Consegna A ▸ Secondo il brano scelto, in quale paese e in quale anno si svolgeranno le Olimpiadi invernali responsabili del disastro ambientale?
Consegna B ▸ Trascrivi dal brano scelto il tratto che parte dalle parole "Piccolo è bello di" e si chiude dopo "massì, della decrescita.".

Negli anni successivi tutto è stato dimenticato nelle teste (sempre più riempite di paglia) e contraddetto nei fatti. Su propone di combattere le conseguenze del morbo aggravandone le cause. Come se, per chiudere una falla nella diga, ci si proponesse di allargarla a dismisura. Se si dovesse pensare che gli attuali reggitori della città sono savi si dovrebbe concludere che la loro sapienza (il loro potere) è volto al male. La nostra bontà ci induce a credere che siano soltanto (diciamolo con parole molto soffici) del tutto inadeguati alle loro responsabilità.

Non sono necessaria Grandi Opere per danneggiare la crosta del pianeta che abitiamo: bastano i Grandi Eventi (tanto, le Opere seguiranno). Il Fatto quotidiano online, 3 settembre 2013

Piccolo è bello di Ernst Friedrich Schumacher, considerato uno dei testi più influenti dello scorso secolo, e comunque sicuramente uno dei testi cardine dell’ambientalismo, anticipatore, in particolare, dell’economia a livello locale ed anche, massì, della decrescita.

Ovvio che, appunto nell’ottica del piccolo è bello, dovrebbero essere bandite le grandi manifestazioni, per lo meno come sono oggi concepite. Ho pensato questo leggendo il terribile post pubblicato da questo quotidiano in merito al disastro ambientale causato dalle Olimpiadi invernali che si svolgeranno in Russia nel 2014.

Partiamo da un presupposto. Le Olimpiadi, se proprio si vogliono fare, estive o invernali che siano, dovrebbero essere un momento di comunione tra le persone, ma non solo, anche tra le persone e l’ambiente. A costo di essere tacciato per ingenuo, esse dovrebbero essere una occasione per relazionare le persone, e non già per far fare affari ai costruttori. In questa ottica, innanzitutto, chi l’ha detto che olimpiadi si debbano tenere sempre in una località diversa ogni quattro anni? Se si devono semplicemente vedere delle persone correre, saltare, lanciare, nuotare, sciare, queste benedette olimpiadi facciamole svolgere sempre nelle stesse località che le hanno ospitate in passato e che di conseguenza sono attrezzate per ospitarle di nuovo. Questo dice il buon senso.

Ma ammettiamo che si voglia far girare il mondo agli atleti e si vogliano alternare località di diversi continenti. Almeno, in tal caso, in un’ottica di fratellanza tra uomini e madre terra, perché non si coglie l’occasione per non solo non distruggere suolo vergine ma per recuperare terreni da bonificare, aree degradate, e così via? Perché non si coglie l’occasione per fare qualcosa che migliori anziché deteriori l’ambiente?

Voci elencate ▸
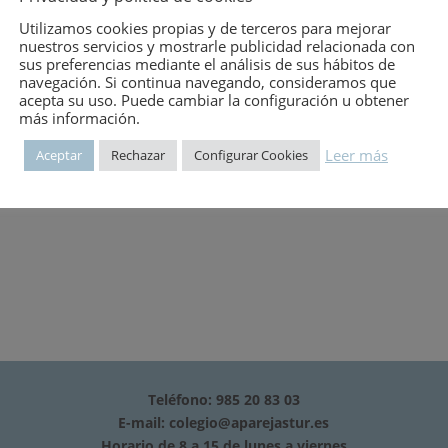
mero:
3426
Utilizamos cookies propias y de terceros para mejorar
nuestros servicios y mostrarle publicidad relacionada con
sus preferencias mediante el análisis de sus hábitos de
navegación. Si continua navegando, consideramos que
acepta su uso. Puede cambiar la configuración u obtener
OBACION DEFINITIVA DE PLENO 6 DE FEBRERO DE 2006, BOPA, 25 
más información.
lan General.+ Normas Catálogo de edificios.
Leer más
Aceptar
Rechazar
Configurar Cookies
Teléfono: 985 20 83 03
E-mail:
colegio@aparejastur.es
Horario de 8 a 15 de lunes a viernes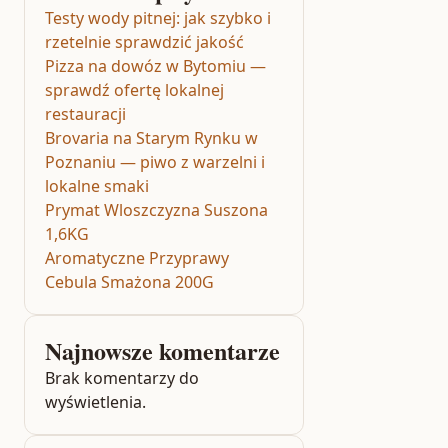
Testy wody pitnej: jak szybko i
rzetelnie sprawdzić jakość
Pizza na dowóz w Bytomiu —
sprawdź ofertę lokalnej
restauracji
Brovaria na Starym Rynku w
Poznaniu — piwo z warzelni i
lokalne smaki
Prymat Wloszczyzna Suszona
1,6KG
Aromatyczne Przyprawy
Cebula Smażona 200G
Najnowsze komentarze
Brak komentarzy do
wyświetlenia.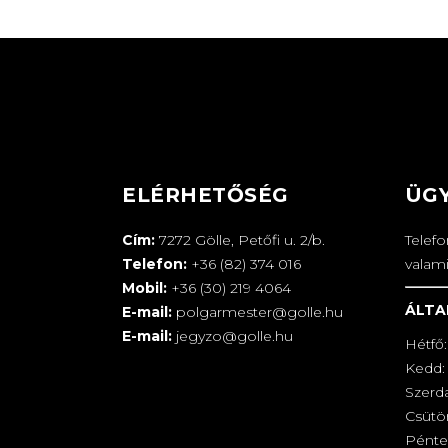
ELÉRHETŐSÉG
ÜG
Cím:
7272 Gölle, Petőfi u. 2/b.
Telef
Telefon:
+36 (82) 374 016
valam
Mobil:
+36 (30) 219 4064
ÁLTA
E-mail:
polgarmester@golle.hu
E-mail:
jegyzo@golle.hu
Hétfő:
Kedd: 
Szerd
Csütör
Pénte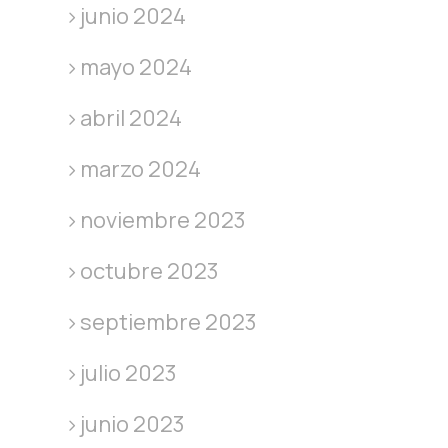
junio 2024
mayo 2024
abril 2024
marzo 2024
noviembre 2023
octubre 2023
septiembre 2023
julio 2023
junio 2023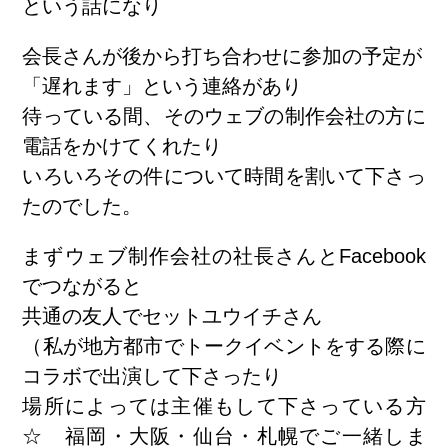
という話になり
会長さんが後から打ち合わせに参加の予定が
「遅れます」という連絡があり
待っている間、そのウェブの制作会社の方に
電話をかけてくれたり
いろいろその件について時間を割いて下さっ
たのでした。
まずウェブ制作会社の社長さんとFacebook
でつながると
共通の友人でセットユウイチさん
（私が地方都市でトークイベントをする際に
コラボで出演して下さったり
場所によっては主催もして下さっている方
☆
福岡・大阪・仙台・札幌でご一緒しま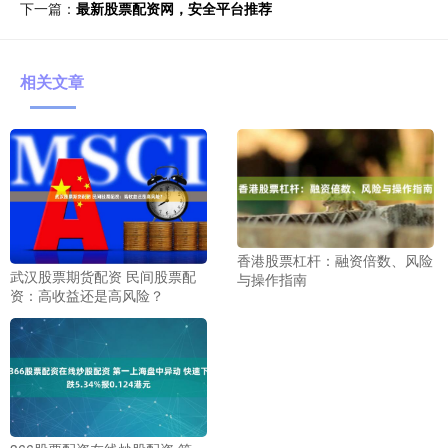
下一篇：
最新股票配资网，安全平台推荐
相关文章
香港股票杠杆：融资倍数、风险
武汉股票期货配资 民间股票配
与操作指南
资：高收益还是高风险？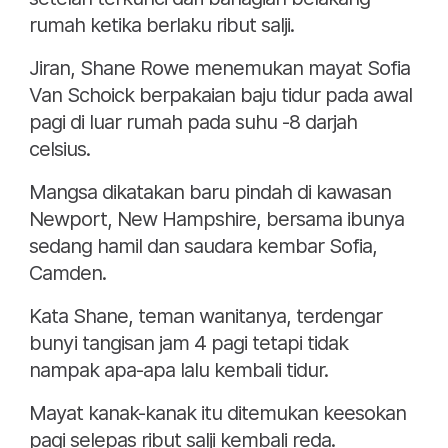
rumah ketika berlaku ribut salji.
Jiran, Shane Rowe menemukan mayat Sofia
Van Schoick berpakaian baju tidur pada awal
pagi di luar rumah pada suhu -8 darjah
celsius.
Mangsa dikatakan baru pindah di kawasan
Newport, New Hampshire, bersama ibunya
sedang hamil dan saudara kembar Sofia,
Camden.
Kata Shane, teman wanitanya, terdengar
bunyi tangisan jam 4 pagi tetapi tidak
nampak apa-apa lalu kembali tidur.
Mayat kanak-kanak itu ditemukan keesokan
pagi selepas ribut salji kembali reda.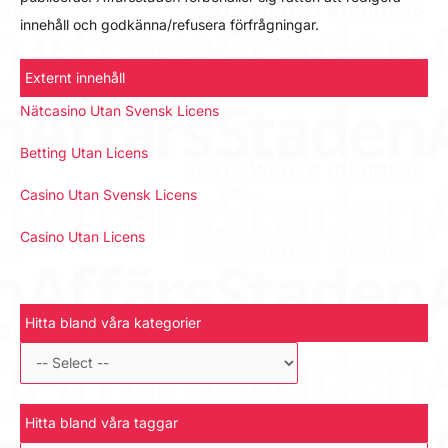
innehåll och godkänna/refusera förfrågningar.
Externt innehåll
Nätcasino Utan Svensk Licens
Betting Utan Licens
Casino Utan Svensk Licens
Casino Utan Licens
Hitta bland våra kategorier
Hitta bland våra taggar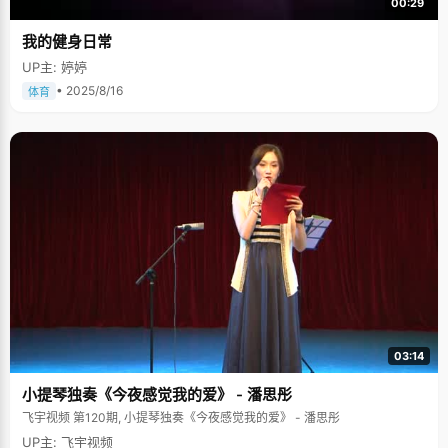
00:29
我的健身日常
UP主: 婷婷
• 2025/8/16
体育
03:14
小提琴独奏《今夜感觉我的爱》 - 潘思彤
飞宇视频 第120期, 小提琴独奏《今夜感觉我的爱》 - 潘思彤
UP主: 飞宇视频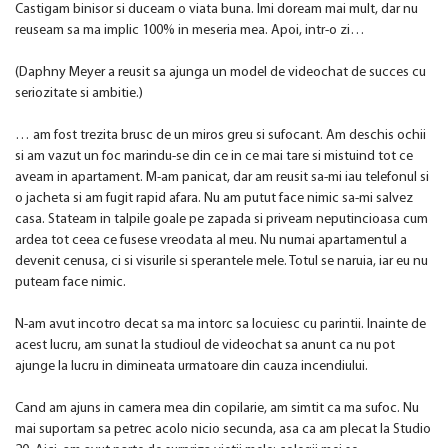
Castigam binisor si duceam o viata buna. Imi doream mai mult, dar nu
reuseam sa ma implic 100% in meseria mea. Apoi, intr-o zi…
(Daphny Meyer a reusit sa ajunga un model de videochat de succes cu
seriozitate si ambitie.)
… am fost trezita brusc de un miros greu si sufocant. Am deschis ochii
si am vazut un foc marindu-se din ce in ce mai tare si mistuind tot ce
aveam in apartament. M-am panicat, dar am reusit sa-mi iau telefonul si
o jacheta si am fugit rapid afara. Nu am putut face nimic sa-mi salvez
casa. Stateam in talpile goale pe zapada si priveam neputincioasa cum
ardea tot ceea ce fusese vreodata al meu. Nu numai apartamentul a
devenit cenusa, ci si visurile si sperantele mele. Totul se naruia, iar eu nu
puteam face nimic.
N-am avut incotro decat sa ma intorc sa locuiesc cu parintii. Inainte de
acest lucru, am sunat la studioul de videochat sa anunt ca nu pot
ajunge la lucru in dimineata urmatoare din cauza incendiului.
Cand am ajuns in camera mea din copilarie, am simtit ca ma sufoc. Nu
mai suportam sa petrec acolo nicio secunda, asa ca am plecat la Studio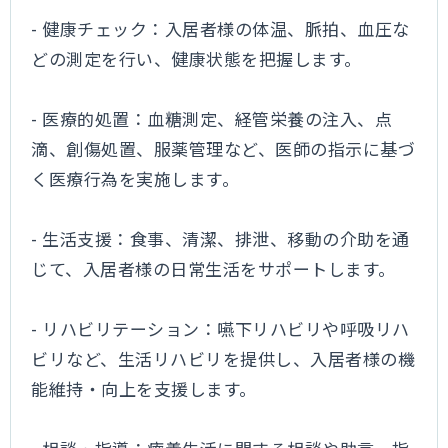
- 健康チェック：入居者様の体温、脈拍、血圧な
どの測定を行い、健康状態を把握します。
- 医療的処置：血糖測定、経管栄養の注入、点
滴、創傷処置、服薬管理など、医師の指示に基づ
く医療行為を実施します。
- 生活支援：食事、清潔、排泄、移動の介助を通
じて、入居者様の日常生活をサポートします。
- リハビリテーション：嚥下リハビリや呼吸リハ
ビリなど、生活リハビリを提供し、入居者様の機
能維持・向上を支援します。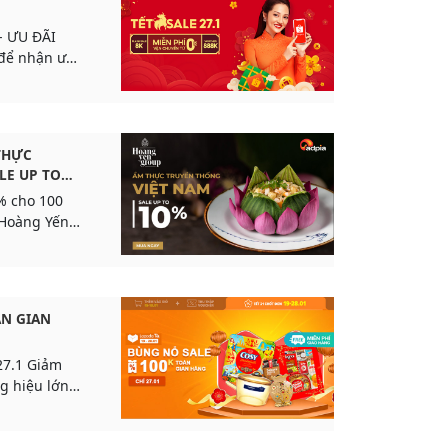
- ƯU ĐÃI
 để nhận ưu
 vui hết xảy:
THỰC
LE UP TO
% cho 100
 Hoàng Yến
 Việt Nam
ÀN GIAN
27.1 Giảm
g hiệu lớn
urolife, ...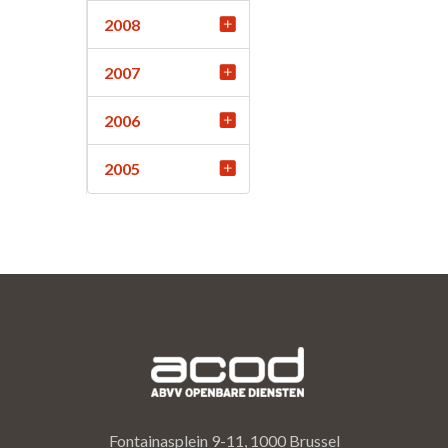
2008
2007
2006
2005
Fontainasplein 9-11, 1000 Brussel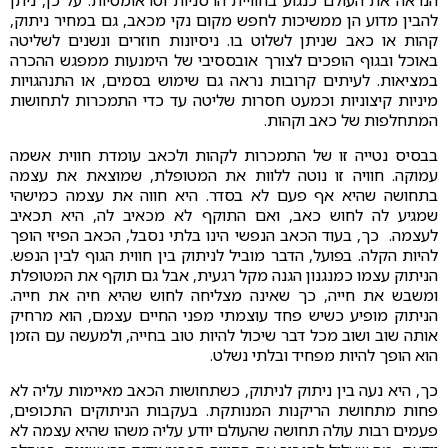
הנראה את העולם כנגוע בחוויית הרסניות וטראומטיות. על כן, ניתן
להבין מדוע הן ממשיכות לחפש מקום נקי מכאב, גם במחיר ניתוק,
קהות או כאב שניתן לשלוט בו. ניסיונות חוזרים ונשנים לשליטה
באוכל ובגוף הופכים לצורך אובססיבי של הימנעות ממפגש ההכרה
במציאות. לעיתים קרובות נראה גם שימוש בסמים, או התנהגויות
מיניות קיצוניות וכמעט חסרות שליטה עד כדי התמכרות לתחושות
המתחלפות של כאב וקהות.
בבסיס נטייה זו של התמכרות לקהות ולכאב עומדת חווית אשמה
עמוקה. חוויה זו נוטה ללוות את המטופלת, שמוצאת את עצמה
בתחושה שהיא אף פעם לא בסדר. היא חווה את עצמה כמישהי
שמגיע לה לחוש כאב, ואם התוקף לא מכאיב לה, היא תכאיב
לעצמה. כך, בעוד הכאב הנפשי הינו בלתי נסבל, הכאב הפיזי הופך
להיות הקלה. בפועל, הדבר מוביל לניתוק בין חווית הגוף לבין הנפש.
הניתוק עצמו כמנגנון הגנה מקל רגעית, אבל גם תוקף את המטופלת
ומשבש את חייה, כך שאינה מצליחה לחוש שהיא חיה את חייה.
הניתוק מופיע כשיש פחד עוצמתי מפני החיים עצמם, הוא מרחיק
אותה שוב ושוב מכל דבר שיכול להיות טוב בחייה, ולמעשה עם הזמן
הוא הופך להיות מפחיד ובלתי נשלט.
כך, היא נעה בין ניתוק לניתוק, כשתחושות הכאב מאיימות עליה לא
פחות מתחושת הריקנות המנותקת. בעקבות הניתוקים התכופים,
פעמים רבות עולה תחושה שהעולם יודע עליה משהו שהיא עצמה לא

Risposta A ▸ In Russia, nel 2014.

Risposta B ▸
Piccolo è bello di Ernst Friedrich Schumacher, considerato uno dei testi più influenti dello scorso secolo, e comunque sicuramente uno dei testi cardine dell’ambientalismo, anticipatore, in particolare, dell’economia a livello locale ed anche, massì, della decrescita.